**Required work**
Should any entry include an image, skip the image and copy the entry exactly.

====== Exercise data ======

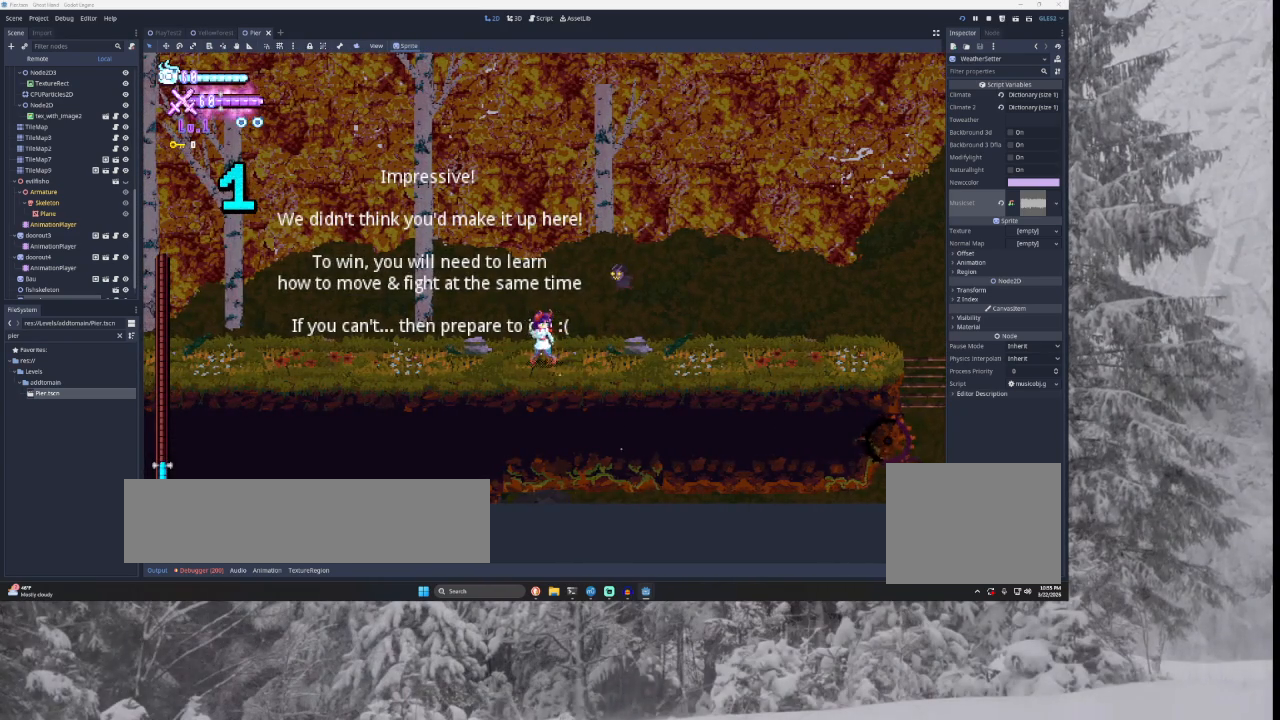
{"buttons": [], "left_stick": "center", "right_stick": "center", "events": []}
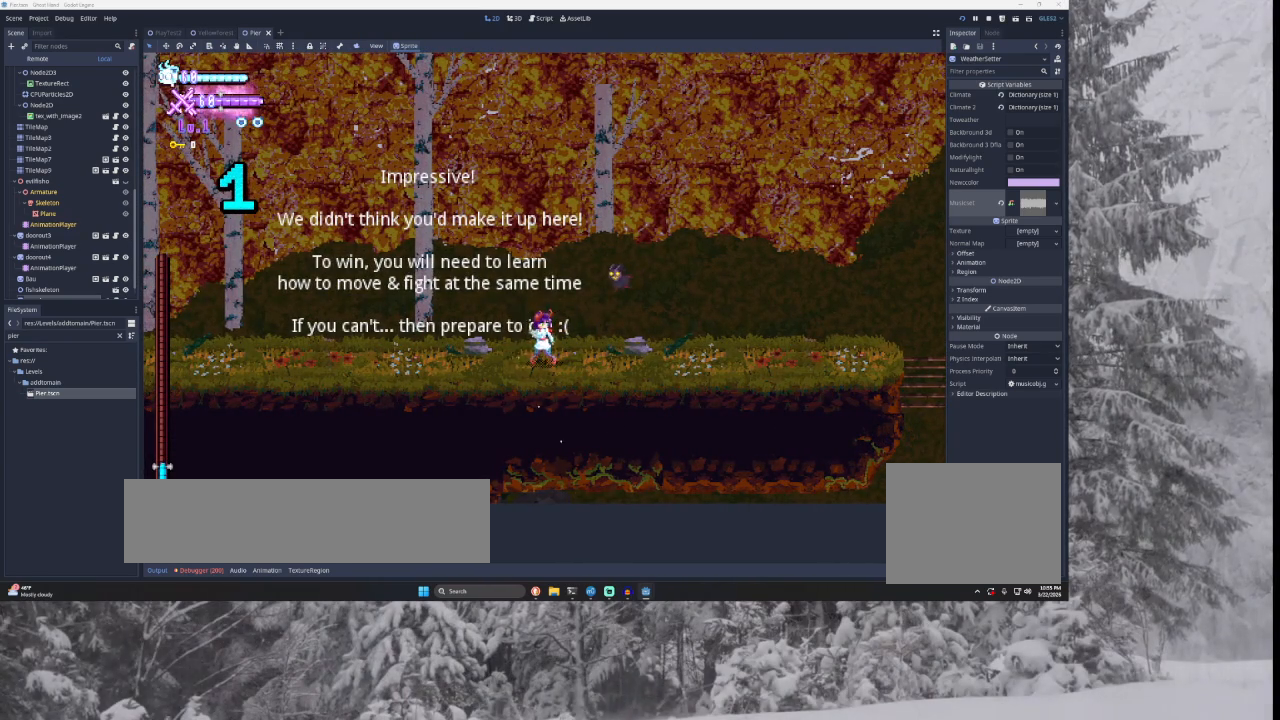
{"buttons": [], "left_stick": "center", "right_stick": "center", "events": []}
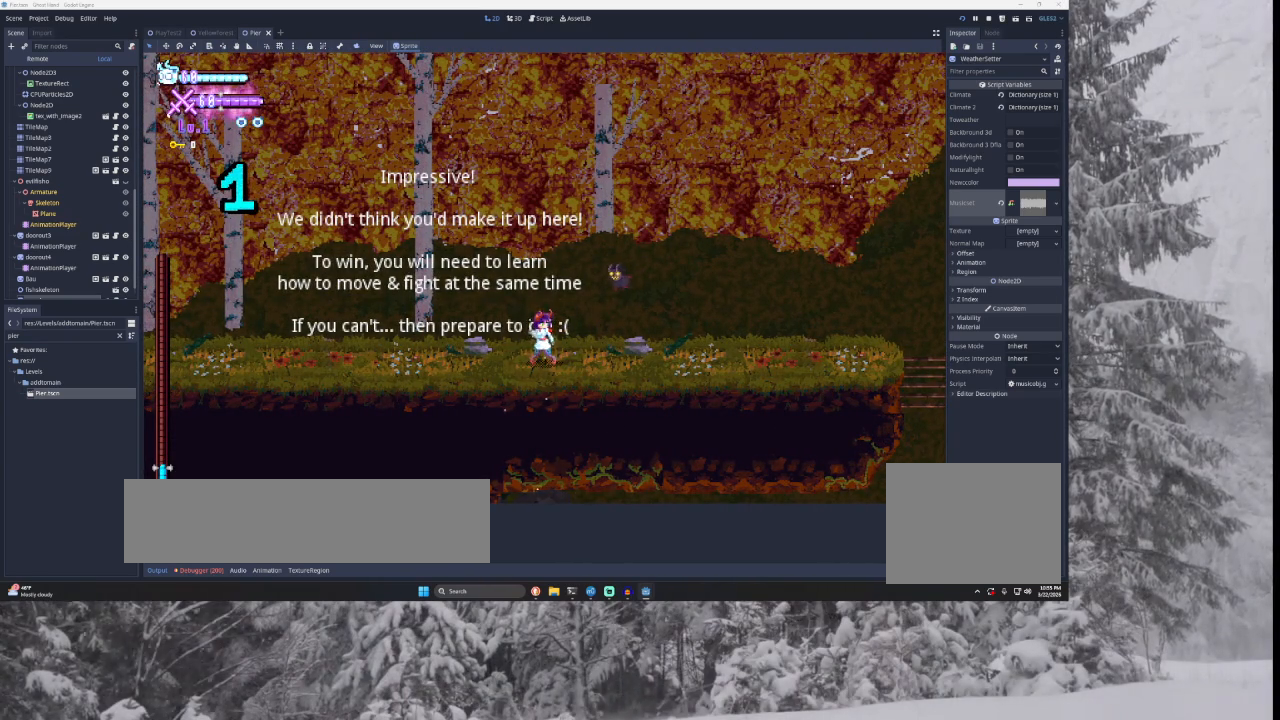
{"buttons": [], "left_stick": "center", "right_stick": "center", "events": []}
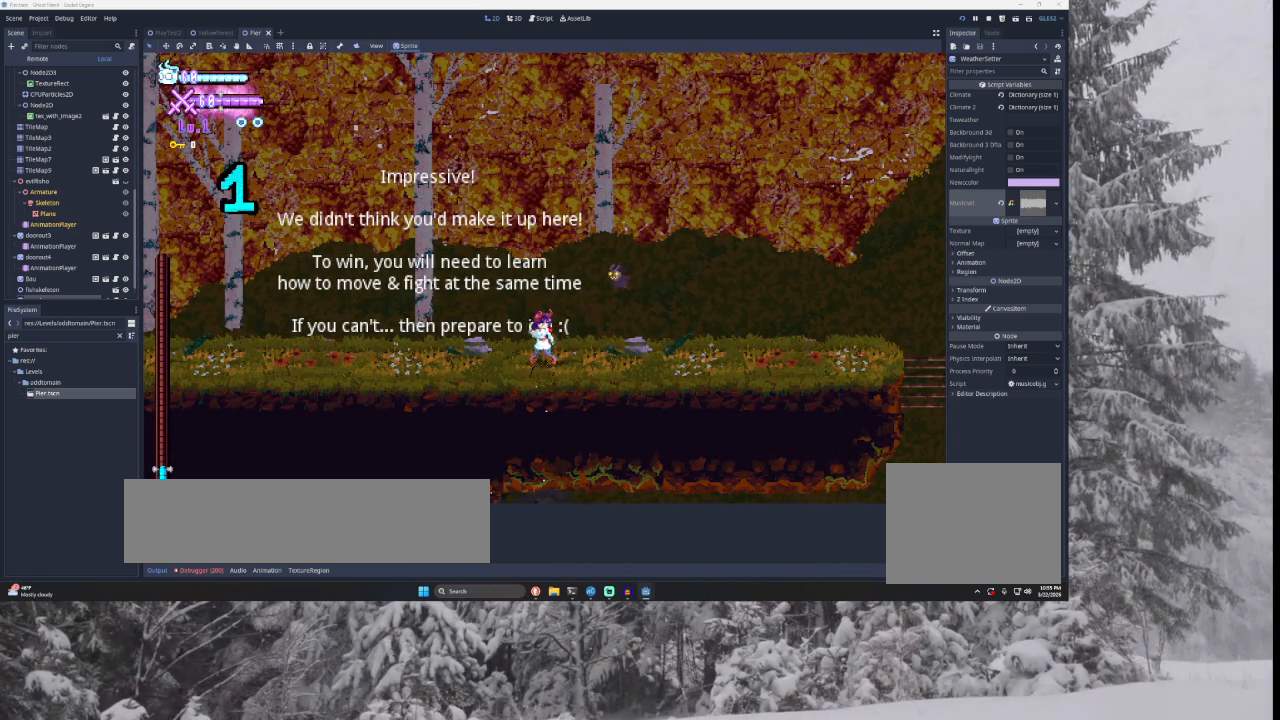
{"buttons": [], "left_stick": "right", "right_stick": "center", "events": [[100, "left_stick", "right"]]}
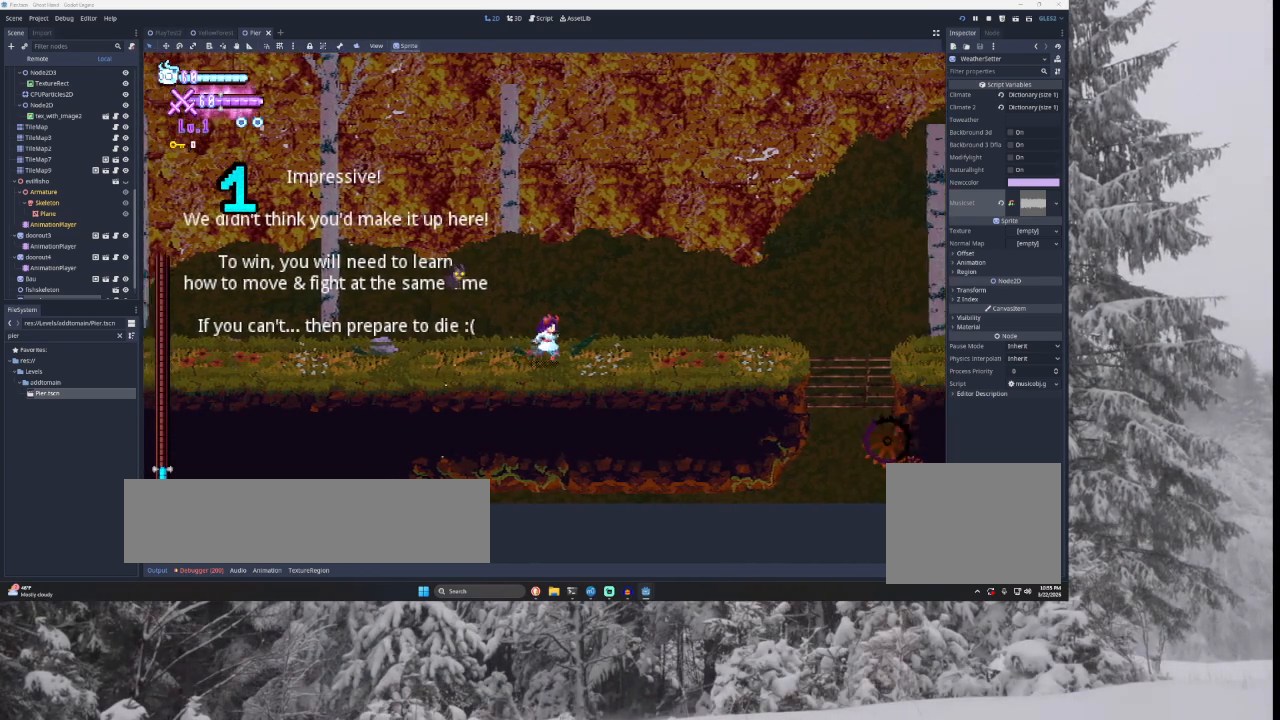
{"buttons": [], "left_stick": "right", "right_stick": "center", "events": []}
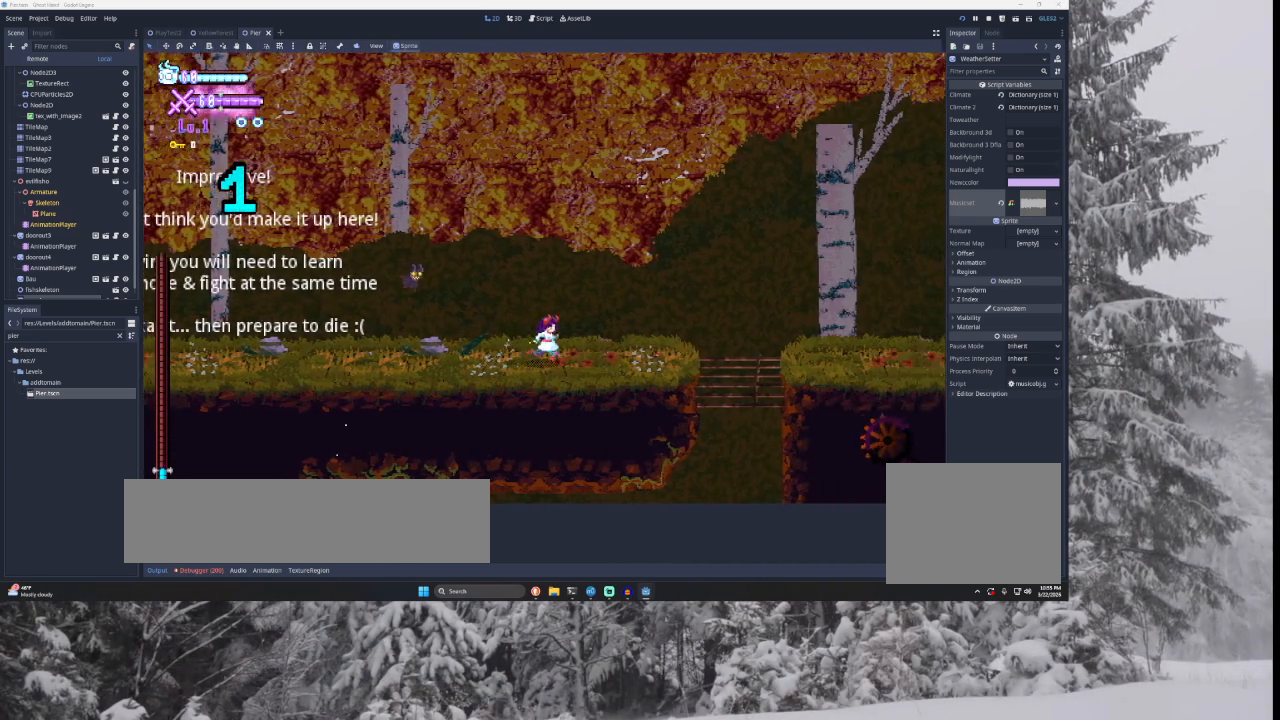
{"buttons": [], "left_stick": "right", "right_stick": "center", "events": []}
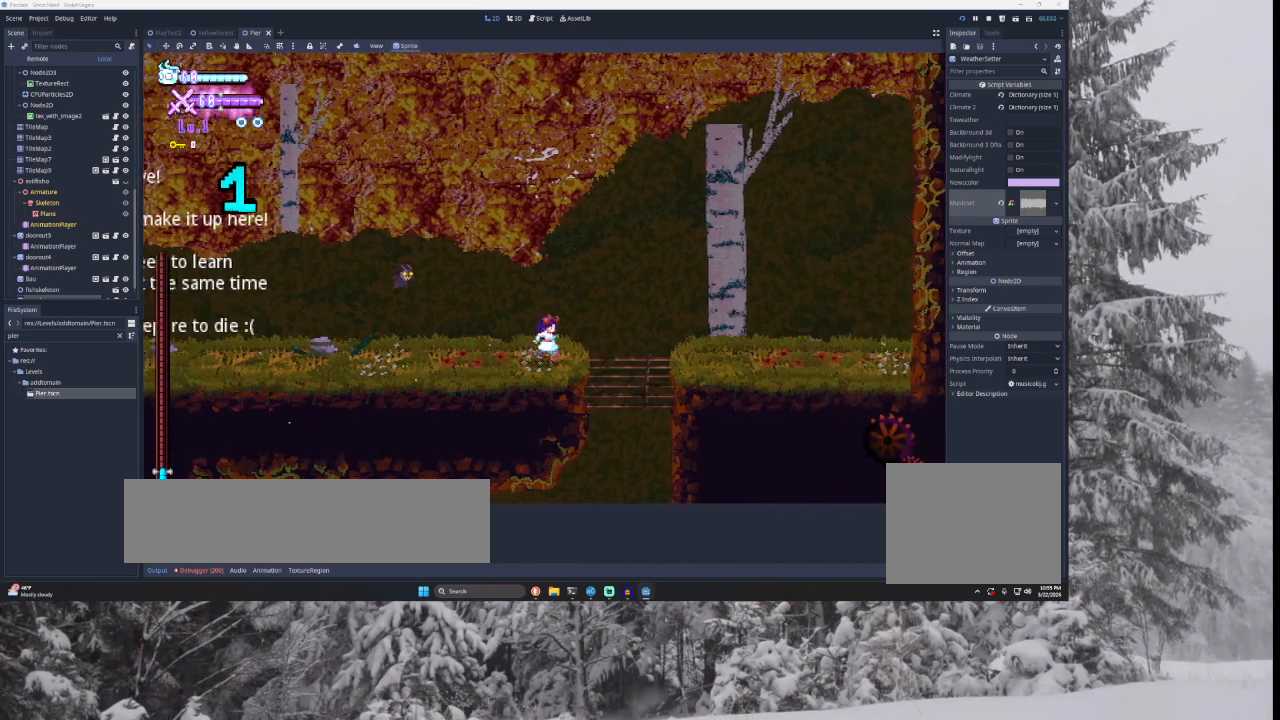
{"buttons": [], "left_stick": "right", "right_stick": "center", "events": []}
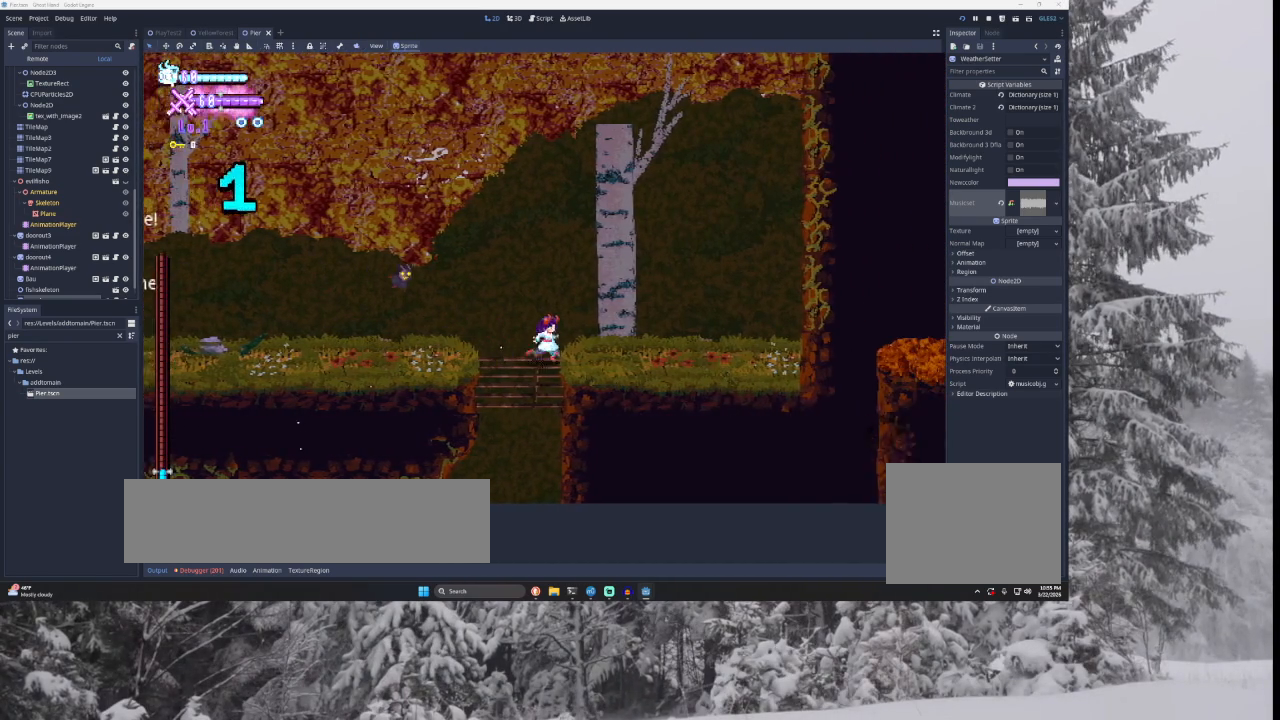
{"buttons": [], "left_stick": "right", "right_stick": "center", "events": []}
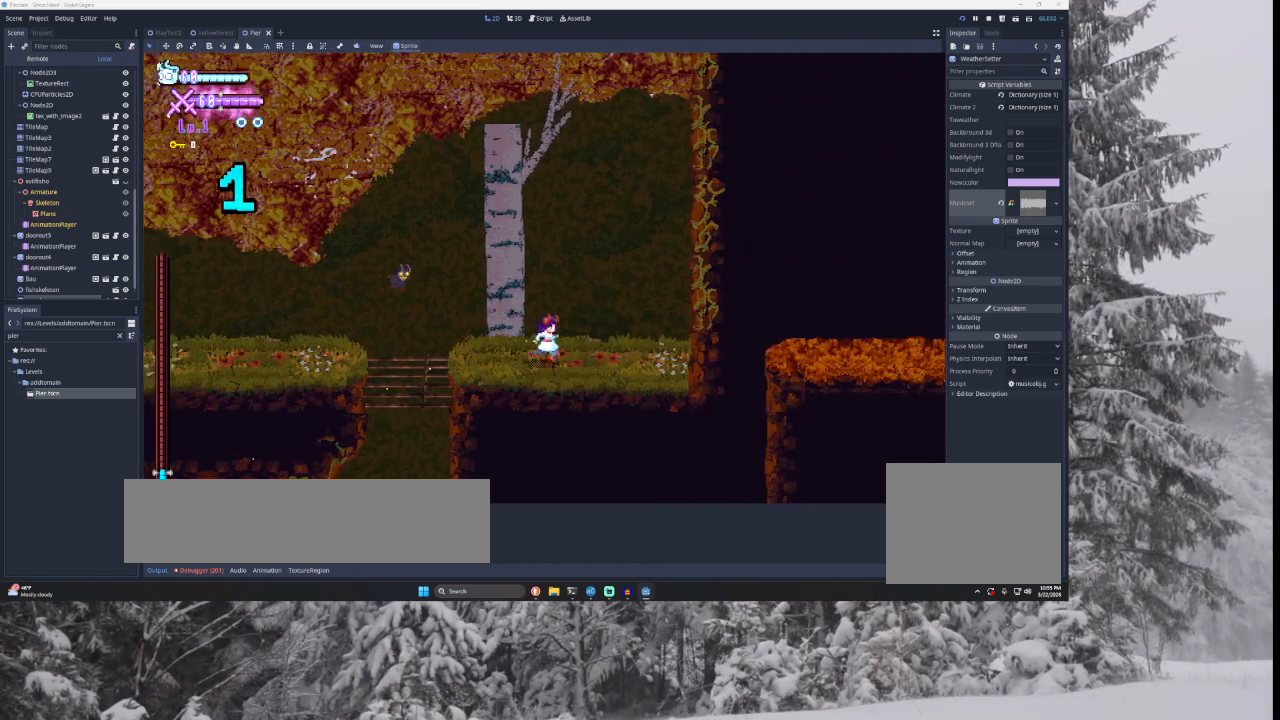
{"buttons": ["TRIANGLE"], "left_stick": "right", "right_stick": "center", "events": [[333, "TRIANGLE", "down"]]}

======

**Response for this exercise**
{"buttons": [], "left_stick": "center", "right_stick": "center", "events": []}
{"buttons": [], "left_stick": "center", "right_stick": "center", "events": []}
{"buttons": [], "left_stick": "center", "right_stick": "center", "events": []}
{"buttons": [], "left_stick": "right", "right_stick": "center", "events": [[100, "left_stick", "right"]]}
{"buttons": [], "left_stick": "right", "right_stick": "center", "events": []}
{"buttons": [], "left_stick": "right", "right_stick": "center", "events": []}
{"buttons": [], "left_stick": "right", "right_stick": "center", "events": []}
{"buttons": [], "left_stick": "right", "right_stick": "center", "events": []}
{"buttons": ["TRIANGLE"], "left_stick": "right", "right_stick": "center", "events": [[333, "TRIANGLE", "down"]]}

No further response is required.